There seems to be a change in the air, doesn't there? I've been amazed at how stoic advertisers have always been in the face of click fraud and viewability issues. There were no doubt private conversations going on, but it rarely became the subject of a public business discussion. Unilever's CMO, Keith Weed, is changing all that this morning by telling the Times that he believes between $6bn to $10bn is spent per year on ads that are never seen. To put that into perspective, that's roughly the GDP of a small economy, such as The Bahamas or Togo, meaning that we have small countries generating as much money each year as advertisers waste on digital display ads that are never viewable to a human.
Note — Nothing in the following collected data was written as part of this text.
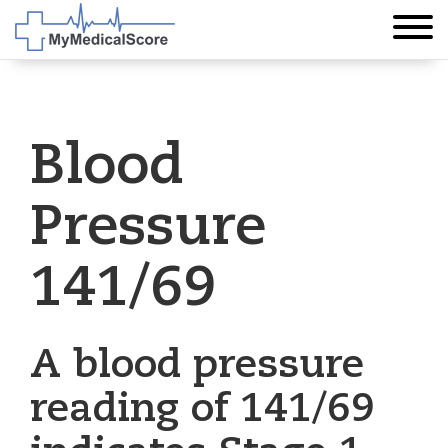
Blood
Pressure
141/69
A blood pressure
reading of 141/69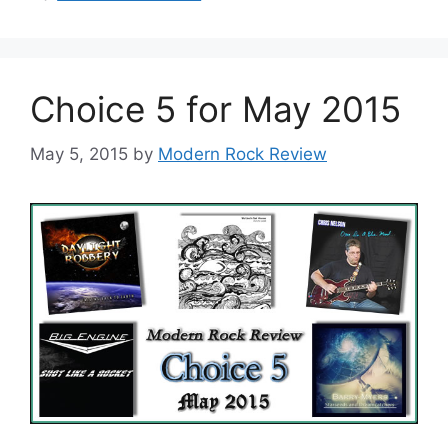
Choice 5 for May 2015
May 5, 2015
by
Modern Rock Review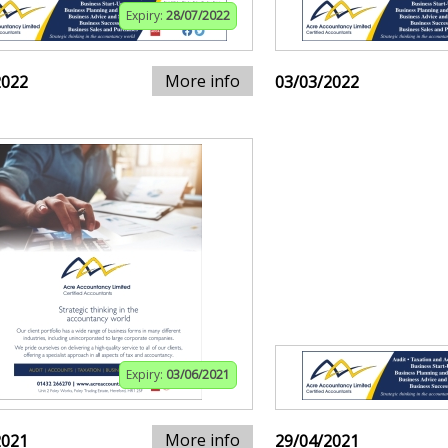
Expiry:
28/07/2022
More info
2022
03/03/2022
Expiry:
03/06/2021
More info
2021
29/04/2021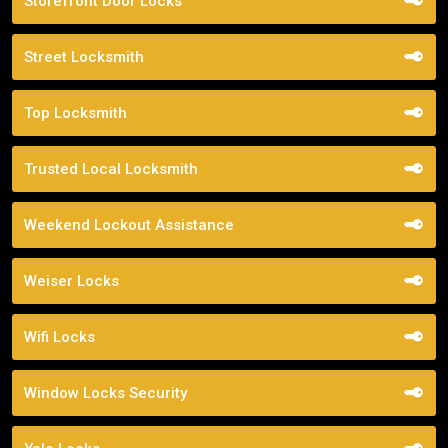
Storefront Door Locks
Street Locksmith
Top Locksmith
Trusted Local Locksmith
Weekend Lockout Assistance
Weiser Locks
Wifi Locks
Window Locks Security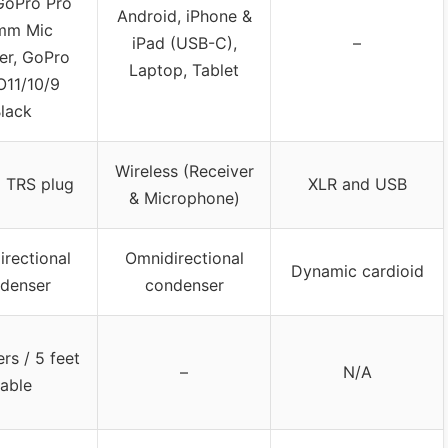
GoPro Pro
Android, iPhone &
mm Mic
iPad (USB-C),
–
er, GoPro
Laptop, Tablet
11/10/9
lack
Wireless (Receiver
 TRS plug
XLR and USB
& Microphone)
rectional
Omnidirectional
Dynamic cardioid
denser
condenser
ers / 5 feet
–
N/A
able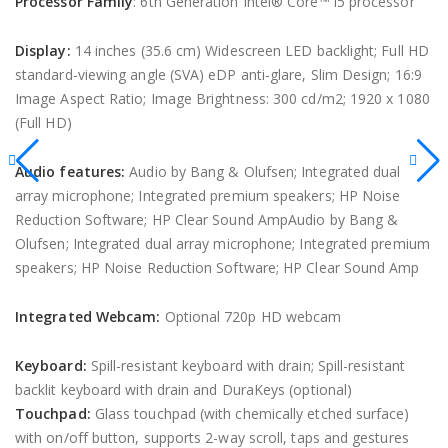
Processor Family
: 6th Generation Intel® Core™ i5 processor
Display:
14 inches (35.6 cm) Widescreen LED backlight; Full HD
standard-viewing angle (SVA) eDP anti-glare, Slim Design; 16:9
Image Aspect Ratio; Image Brightness: 300 cd/m2; 1920 x 1080
(Full HD)
Audio features:
Audio by Bang & Olufsen; Integrated dual
array microphone; Integrated premium speakers; HP Noise
Reduction Software; HP Clear Sound AmpAudio by Bang &
Olufsen; Integrated dual array microphone; Integrated premium
speakers; HP Noise Reduction Software; HP Clear Sound Amp
Integrated Webcam:
Optional 720p HD webcam
Keyboard:
Spill-resistant keyboard with drain; Spill-resistant
backlit keyboard with drain and DuraKeys (optional)
Touchpad:
Glass touchpad (with chemically etched surface)
with on/off button, supports 2-way scroll, taps and gestures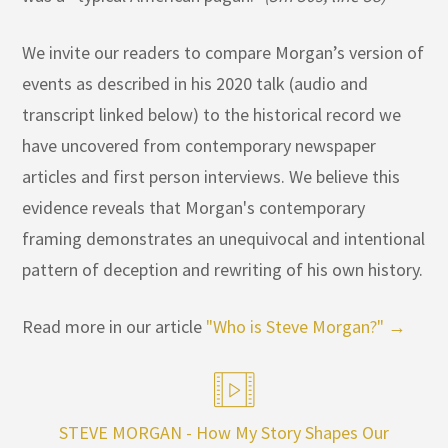
We invite our readers to compare Morgan’s version of
events as described in his 2020 talk (audio and
transcript linked below) to the historical record we
have uncovered from contemporary newspaper
articles and first person interviews. We believe this
evidence reveals that Morgan's contemporary
framing demonstrates an unequivocal and intentional
pattern of deception and rewriting of his own history.
Read more in our article
"Who is Steve Morgan?" →
STEVE MORGAN - How My Story Shapes Our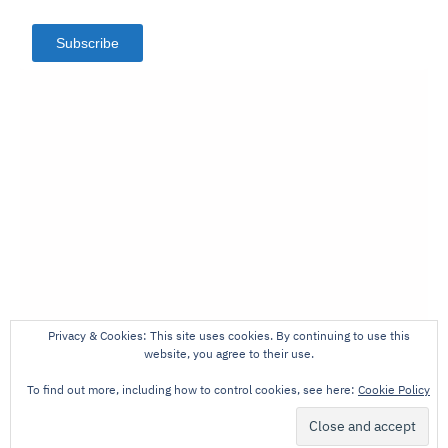
Subscribe
Privacy & Cookies: This site uses cookies. By continuing to use this
website, you agree to their use.
To find out more, including how to control cookies, see here:
Cookie Policy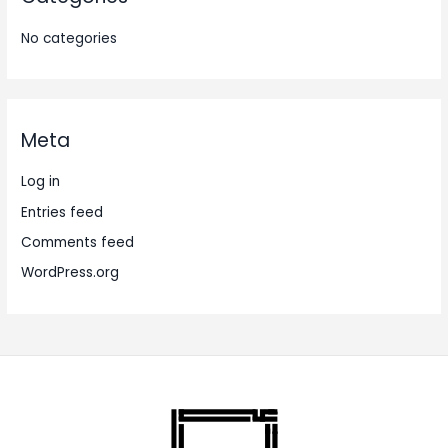
No categories
Meta
Log in
Entries feed
Comments feed
WordPress.org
It's hardly surprising, then, that one of the world's biggest advertisers -- with a reputed $5bn annual marketing budget for brands including PG Tipps, Dove and Ben & Jerry's -- is speaking out on the subject. Very few have ever put their necks on the line and revealed how the ad industry -- and by definition every advertiser -- is being conned out of billions of dollars by systems by fake sites and click fraud. When you consider the fees that go into buying display, it's not hard to believe ISBA ('the voice of the advertiser') when it claims that auditors have confided in some brands that only half of what they spend actually goes to viewable media.
Weed outlined the three challenges to the industry as being the bots, viewability (particularly with regard to video when audio is not on) and the impact of ad-blocking software.
The wish list is very clear, and requires the agencies -- through whom the likes of Unilever operate -- to develop the tools, or work solely with people who have the tools, to only charge when ad has been viewable to a real person.
To my mind, this is the only future for agencies -- to be the sheriff in the Wild West who can assure advertisers that someone has their back and is ensuring, as best they can, that their budget goes to ads that can be seen.
The big takeaway now for agencies, however, is that big brands are beginning to openly talk about the problems and giving briefings on what they think needs tackling.
If alarm bells are not ringing very loudly in every nation across the globe, they should be.